Thursday, January 24, 2008

Ambac Insured Auction Rate Securities




What Do I Own?
Some investors have become concerned because they own securities that are AMBAC insured and Fitch recently downgraded the insurer to AA from AAA. We are not particularly concerned about munis that are strong credits on their own. However, there may be instances when an investor should be concerned.
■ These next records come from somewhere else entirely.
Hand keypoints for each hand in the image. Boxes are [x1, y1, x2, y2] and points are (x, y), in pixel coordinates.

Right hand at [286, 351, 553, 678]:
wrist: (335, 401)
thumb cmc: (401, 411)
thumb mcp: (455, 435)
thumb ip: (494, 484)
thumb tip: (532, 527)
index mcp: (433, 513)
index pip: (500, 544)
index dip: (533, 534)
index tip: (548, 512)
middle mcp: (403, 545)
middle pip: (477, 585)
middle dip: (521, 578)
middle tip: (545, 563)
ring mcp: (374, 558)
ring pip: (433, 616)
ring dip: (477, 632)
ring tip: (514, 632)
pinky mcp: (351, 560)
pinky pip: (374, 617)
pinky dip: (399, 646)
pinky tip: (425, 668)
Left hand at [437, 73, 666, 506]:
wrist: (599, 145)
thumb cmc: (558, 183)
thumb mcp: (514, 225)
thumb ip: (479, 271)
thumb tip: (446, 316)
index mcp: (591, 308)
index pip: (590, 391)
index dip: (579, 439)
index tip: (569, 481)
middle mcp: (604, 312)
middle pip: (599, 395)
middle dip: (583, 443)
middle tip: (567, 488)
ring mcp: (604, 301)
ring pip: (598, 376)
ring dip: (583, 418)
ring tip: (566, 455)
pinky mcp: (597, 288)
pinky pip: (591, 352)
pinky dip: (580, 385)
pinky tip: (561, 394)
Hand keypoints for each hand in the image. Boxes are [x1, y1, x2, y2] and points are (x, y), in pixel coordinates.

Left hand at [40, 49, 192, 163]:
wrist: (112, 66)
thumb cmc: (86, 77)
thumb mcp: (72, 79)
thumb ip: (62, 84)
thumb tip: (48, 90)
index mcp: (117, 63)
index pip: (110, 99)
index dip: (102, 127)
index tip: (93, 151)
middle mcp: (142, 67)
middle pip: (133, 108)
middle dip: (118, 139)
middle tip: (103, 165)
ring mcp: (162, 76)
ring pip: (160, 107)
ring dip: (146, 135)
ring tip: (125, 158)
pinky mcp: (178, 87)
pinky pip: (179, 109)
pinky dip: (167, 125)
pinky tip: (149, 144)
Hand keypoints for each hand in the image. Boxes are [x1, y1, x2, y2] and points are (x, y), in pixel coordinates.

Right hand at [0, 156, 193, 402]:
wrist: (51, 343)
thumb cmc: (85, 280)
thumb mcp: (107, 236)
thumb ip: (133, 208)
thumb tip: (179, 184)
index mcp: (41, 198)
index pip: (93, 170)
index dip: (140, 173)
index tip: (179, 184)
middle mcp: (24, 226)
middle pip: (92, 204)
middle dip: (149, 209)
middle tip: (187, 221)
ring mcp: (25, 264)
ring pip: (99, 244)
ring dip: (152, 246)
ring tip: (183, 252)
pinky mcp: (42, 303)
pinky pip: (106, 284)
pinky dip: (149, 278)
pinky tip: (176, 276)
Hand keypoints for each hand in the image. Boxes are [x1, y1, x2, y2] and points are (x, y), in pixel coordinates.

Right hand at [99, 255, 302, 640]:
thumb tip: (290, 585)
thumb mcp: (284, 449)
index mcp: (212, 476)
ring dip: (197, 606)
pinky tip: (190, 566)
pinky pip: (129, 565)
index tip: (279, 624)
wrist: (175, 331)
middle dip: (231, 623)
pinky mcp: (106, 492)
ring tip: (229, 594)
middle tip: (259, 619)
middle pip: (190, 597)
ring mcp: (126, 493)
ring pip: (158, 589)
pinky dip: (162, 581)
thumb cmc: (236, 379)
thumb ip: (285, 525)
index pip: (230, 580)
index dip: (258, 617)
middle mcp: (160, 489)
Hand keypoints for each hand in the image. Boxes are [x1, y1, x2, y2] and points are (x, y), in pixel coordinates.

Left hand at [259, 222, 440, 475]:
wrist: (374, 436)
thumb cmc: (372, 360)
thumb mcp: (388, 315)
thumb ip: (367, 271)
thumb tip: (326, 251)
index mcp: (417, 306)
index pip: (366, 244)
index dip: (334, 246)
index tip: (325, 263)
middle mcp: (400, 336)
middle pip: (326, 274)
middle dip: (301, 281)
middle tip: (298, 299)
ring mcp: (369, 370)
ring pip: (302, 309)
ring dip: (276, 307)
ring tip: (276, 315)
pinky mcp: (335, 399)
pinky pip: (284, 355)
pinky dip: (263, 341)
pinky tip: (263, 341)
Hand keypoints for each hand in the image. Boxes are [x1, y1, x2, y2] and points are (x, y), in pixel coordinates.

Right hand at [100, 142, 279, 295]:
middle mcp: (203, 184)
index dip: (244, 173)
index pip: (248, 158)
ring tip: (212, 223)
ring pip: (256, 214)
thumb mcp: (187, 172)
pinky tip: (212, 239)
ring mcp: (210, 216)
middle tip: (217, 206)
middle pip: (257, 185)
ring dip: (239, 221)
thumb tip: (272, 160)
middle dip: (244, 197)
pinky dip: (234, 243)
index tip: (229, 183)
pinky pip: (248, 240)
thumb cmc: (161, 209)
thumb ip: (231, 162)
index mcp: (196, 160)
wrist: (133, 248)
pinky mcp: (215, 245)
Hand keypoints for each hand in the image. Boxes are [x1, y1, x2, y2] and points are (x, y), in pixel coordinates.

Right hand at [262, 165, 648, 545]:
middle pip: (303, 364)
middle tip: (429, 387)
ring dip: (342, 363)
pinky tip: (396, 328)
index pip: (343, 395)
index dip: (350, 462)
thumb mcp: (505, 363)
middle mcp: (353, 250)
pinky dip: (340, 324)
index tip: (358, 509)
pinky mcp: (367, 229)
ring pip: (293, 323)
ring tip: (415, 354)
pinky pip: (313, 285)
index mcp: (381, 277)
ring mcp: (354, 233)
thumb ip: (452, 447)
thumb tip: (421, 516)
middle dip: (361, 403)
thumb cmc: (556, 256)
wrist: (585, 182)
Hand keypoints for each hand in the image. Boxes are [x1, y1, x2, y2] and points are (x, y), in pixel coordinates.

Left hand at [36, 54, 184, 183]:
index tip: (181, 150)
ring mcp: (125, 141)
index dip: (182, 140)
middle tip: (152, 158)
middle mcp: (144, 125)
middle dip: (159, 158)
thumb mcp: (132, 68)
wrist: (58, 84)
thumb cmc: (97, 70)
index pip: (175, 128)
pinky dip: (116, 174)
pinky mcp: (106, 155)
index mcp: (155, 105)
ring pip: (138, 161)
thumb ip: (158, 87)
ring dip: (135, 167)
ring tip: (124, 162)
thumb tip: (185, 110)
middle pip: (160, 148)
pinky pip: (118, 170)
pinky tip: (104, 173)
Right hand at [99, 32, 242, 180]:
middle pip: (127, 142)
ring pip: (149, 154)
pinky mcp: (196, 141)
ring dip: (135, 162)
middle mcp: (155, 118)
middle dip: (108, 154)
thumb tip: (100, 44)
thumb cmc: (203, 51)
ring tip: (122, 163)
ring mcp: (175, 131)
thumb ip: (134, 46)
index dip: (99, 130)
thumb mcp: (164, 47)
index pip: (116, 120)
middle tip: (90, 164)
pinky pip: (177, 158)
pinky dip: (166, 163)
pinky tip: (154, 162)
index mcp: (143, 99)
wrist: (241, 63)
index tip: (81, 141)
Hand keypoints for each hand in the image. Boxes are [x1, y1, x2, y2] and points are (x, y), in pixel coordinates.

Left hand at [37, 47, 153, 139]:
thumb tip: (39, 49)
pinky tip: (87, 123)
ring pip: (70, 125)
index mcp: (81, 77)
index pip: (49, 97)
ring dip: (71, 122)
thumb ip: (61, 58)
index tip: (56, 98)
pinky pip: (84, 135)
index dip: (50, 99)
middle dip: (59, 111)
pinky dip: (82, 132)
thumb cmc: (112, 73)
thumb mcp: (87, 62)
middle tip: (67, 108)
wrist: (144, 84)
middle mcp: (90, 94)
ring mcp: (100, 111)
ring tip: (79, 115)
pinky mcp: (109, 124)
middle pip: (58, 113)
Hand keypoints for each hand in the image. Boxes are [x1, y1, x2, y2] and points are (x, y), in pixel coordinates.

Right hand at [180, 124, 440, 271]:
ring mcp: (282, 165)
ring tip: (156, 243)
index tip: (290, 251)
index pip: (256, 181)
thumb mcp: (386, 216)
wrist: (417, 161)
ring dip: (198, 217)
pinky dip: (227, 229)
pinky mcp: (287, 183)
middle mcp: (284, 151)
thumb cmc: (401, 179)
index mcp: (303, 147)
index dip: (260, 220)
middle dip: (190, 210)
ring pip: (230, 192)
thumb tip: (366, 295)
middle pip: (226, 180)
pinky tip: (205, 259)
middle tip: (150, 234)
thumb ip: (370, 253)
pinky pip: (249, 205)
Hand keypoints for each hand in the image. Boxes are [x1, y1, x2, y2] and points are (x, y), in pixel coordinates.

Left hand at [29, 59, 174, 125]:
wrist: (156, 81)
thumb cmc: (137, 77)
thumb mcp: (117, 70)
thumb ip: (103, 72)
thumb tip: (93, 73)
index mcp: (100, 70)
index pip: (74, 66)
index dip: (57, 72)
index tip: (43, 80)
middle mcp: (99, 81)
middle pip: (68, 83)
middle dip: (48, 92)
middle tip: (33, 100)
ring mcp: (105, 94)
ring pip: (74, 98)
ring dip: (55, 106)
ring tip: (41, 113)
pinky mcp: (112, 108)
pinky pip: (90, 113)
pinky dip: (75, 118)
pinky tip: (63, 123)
The example below is for Arizona Public Service Company and is in a weekly Auction Rate mode. It is important for the investor to understand what this security is in order to determine if it is a suitable investment for him/her. A weekly Auction Rate security has a rate that resets weekly. This rate is determined by an “auction” process. The stated maturity is shown to be 6/1/2034. This security is not deemed to be Money Market Fund eligible because a money fund can normally only invest in maturities out to a little over 1 year. It is possible, but highly unlikely, in the event of a failed auction that the investor would end up owning a security with a maturity in 2034, instead of a money market alternative. The underlying credit quality of APS is BBB-. This is shown in the Bloomberg screen shot below. While it is normally unlikely for an auction to fail, the current stress on the guarantors (in this case AMBAC) and the weak underlying credit quality of APS increase the possibility of this unlikely event occurring.

We have avoided these securities and invest in Variable Rate Demand Notes instead. These securities are money market eligible because the liquidity to put them back to the dealer on 7 days notice is guaranteed.

Conclusion
We would caution investors to be aware of the risk of a failed auction on a weak underlying security that is guaranteed by an insurance company that cannot maintain their AAA rating.